В его вопросах слышалось изумление наивысшей пробы.
— Это не ваш вопрос, — бросил он заинтересовавшемуся Дудину.
Тот кивнул и начал в свою очередь слушать то, что говорили ему.
— Мы нашли его, — просто и внятно сказали в трубке.
— Дальше, — Дудин напрягся.
В трубке назвали имя, фамилию, отчество и адрес.
— Боже мой, — прошептал лейтенант и тоже взялся за сердце. — Это не ваш вопрос, — ответил он на взгляд Де-Двоенко.
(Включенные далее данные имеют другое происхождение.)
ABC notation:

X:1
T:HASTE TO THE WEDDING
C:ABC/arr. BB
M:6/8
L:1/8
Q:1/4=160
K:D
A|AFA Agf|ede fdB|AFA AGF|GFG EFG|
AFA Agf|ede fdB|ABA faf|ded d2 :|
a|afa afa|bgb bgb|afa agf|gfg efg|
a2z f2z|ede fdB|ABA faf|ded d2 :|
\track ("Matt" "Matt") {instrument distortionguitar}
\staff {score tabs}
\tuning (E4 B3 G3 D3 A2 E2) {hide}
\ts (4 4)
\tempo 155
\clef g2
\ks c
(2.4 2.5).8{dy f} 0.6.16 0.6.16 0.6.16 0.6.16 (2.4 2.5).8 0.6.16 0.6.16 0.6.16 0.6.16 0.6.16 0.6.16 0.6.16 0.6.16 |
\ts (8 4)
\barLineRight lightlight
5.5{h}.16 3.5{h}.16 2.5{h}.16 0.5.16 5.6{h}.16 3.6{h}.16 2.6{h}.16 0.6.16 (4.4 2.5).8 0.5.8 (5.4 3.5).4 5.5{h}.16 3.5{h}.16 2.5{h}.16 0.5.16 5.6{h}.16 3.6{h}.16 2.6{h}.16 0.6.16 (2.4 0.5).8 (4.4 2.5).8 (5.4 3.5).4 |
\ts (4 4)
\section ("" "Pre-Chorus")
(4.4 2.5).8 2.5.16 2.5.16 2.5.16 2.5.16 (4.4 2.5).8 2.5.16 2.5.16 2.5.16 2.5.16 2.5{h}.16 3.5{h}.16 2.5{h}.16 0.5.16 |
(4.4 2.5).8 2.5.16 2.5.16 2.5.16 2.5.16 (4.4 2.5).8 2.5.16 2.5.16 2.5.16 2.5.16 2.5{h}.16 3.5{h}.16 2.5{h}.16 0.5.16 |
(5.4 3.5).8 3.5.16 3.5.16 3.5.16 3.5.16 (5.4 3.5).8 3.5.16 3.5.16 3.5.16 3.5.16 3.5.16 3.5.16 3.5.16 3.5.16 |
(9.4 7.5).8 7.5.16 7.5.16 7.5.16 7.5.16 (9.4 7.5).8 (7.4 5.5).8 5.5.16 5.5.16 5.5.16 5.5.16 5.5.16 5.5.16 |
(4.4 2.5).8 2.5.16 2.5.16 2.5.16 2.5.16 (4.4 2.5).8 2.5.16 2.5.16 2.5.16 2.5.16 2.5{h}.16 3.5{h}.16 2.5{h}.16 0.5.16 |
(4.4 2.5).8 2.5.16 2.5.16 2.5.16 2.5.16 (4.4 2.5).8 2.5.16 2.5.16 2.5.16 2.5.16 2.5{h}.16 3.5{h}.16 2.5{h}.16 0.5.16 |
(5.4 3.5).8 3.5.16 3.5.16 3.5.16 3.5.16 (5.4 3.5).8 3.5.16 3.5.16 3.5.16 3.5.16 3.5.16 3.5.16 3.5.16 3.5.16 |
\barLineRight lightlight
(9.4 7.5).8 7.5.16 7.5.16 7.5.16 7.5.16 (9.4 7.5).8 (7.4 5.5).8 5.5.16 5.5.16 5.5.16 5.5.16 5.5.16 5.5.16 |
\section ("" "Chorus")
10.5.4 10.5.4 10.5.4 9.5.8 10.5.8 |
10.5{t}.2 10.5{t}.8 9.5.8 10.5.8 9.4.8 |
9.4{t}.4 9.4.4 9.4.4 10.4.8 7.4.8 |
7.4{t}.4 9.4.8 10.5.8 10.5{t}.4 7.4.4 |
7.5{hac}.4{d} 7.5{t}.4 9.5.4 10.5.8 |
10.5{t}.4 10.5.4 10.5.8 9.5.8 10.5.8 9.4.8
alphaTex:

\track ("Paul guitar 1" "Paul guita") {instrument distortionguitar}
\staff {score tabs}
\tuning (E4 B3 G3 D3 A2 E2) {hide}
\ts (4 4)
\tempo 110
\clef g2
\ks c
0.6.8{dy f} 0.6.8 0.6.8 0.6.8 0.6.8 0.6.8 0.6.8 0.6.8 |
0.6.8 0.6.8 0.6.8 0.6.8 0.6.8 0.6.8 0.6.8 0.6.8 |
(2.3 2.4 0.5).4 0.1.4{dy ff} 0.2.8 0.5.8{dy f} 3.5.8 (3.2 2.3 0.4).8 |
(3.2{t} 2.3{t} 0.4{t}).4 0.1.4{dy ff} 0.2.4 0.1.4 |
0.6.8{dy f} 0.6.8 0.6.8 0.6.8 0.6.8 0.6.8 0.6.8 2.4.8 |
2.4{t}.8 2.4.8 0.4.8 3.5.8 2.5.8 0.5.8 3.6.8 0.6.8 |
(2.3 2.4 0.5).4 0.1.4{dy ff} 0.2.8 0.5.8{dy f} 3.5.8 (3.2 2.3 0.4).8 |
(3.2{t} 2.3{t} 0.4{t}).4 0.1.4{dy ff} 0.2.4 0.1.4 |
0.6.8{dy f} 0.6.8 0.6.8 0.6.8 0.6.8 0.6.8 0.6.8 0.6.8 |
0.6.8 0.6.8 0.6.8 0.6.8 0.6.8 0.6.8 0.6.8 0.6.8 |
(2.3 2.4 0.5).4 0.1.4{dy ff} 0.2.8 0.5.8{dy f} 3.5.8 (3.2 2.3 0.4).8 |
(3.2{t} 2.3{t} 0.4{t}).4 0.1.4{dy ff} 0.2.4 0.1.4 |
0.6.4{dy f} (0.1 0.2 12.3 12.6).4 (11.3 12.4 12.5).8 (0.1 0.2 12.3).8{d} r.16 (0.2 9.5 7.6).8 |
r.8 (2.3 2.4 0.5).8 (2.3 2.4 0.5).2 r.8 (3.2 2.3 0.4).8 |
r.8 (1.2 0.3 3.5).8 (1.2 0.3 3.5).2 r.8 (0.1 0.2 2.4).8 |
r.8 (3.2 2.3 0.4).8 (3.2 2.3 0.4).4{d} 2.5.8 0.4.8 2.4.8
* * *Раннее утро застало полковника Андонова на ногах. Ночью он не спал ни секунды, но главная работа была впереди. И не только работа. Когда полковник очутился перед величественным старинным особняком с атлантами, серпастыми гербами и прочей красотой, его простуженные глаза испуганно забегали; Андонов потрогал горемычное ухо, шмыгнул носом и совсем не по-военному затрусил в подъезд. Дверь была огромная, тяжелая, пришлось приналечь. Скотина водитель даже не шелохнулся.
Древний лифт, лязгая и подвывая, поднял его на четвертый этаж. Полковник вышел, одернул китель, снял фуражку и подкрался к массивной двери без номера. Рядом на цепочке висел резной молоток, который чудом до сих пор не украли; правда, Андонов никакого чуда в этом не видел. Он прекрасно знал, что ждет любого, кто вздумает посягнуть на сей предмет: ему приходилось быть свидетелем дальнейшего и даже участвовать в экзекуции лично.
После трех деликатных ударов дверь распахнулась. Горничная сделала книксен и приняла фуражку. Полковник пригладил редкие волосы, зачесанные назад, и мягко ступил в кабинет. В кабинете, в кожаном кресле, закутавшись в японский халат, бодрствовал дедуля. Дедуля был сущий боров — розовый, гладкий, с умильным ежиком седых волос и мягкими толстыми пальчиками. На каждом из пальчиков сидело по два перстня; некоторые из них, как было известно Андонову, содержали в себе опасную отраву. Но полковника больше страшили не перстни, а широкие рукава халата.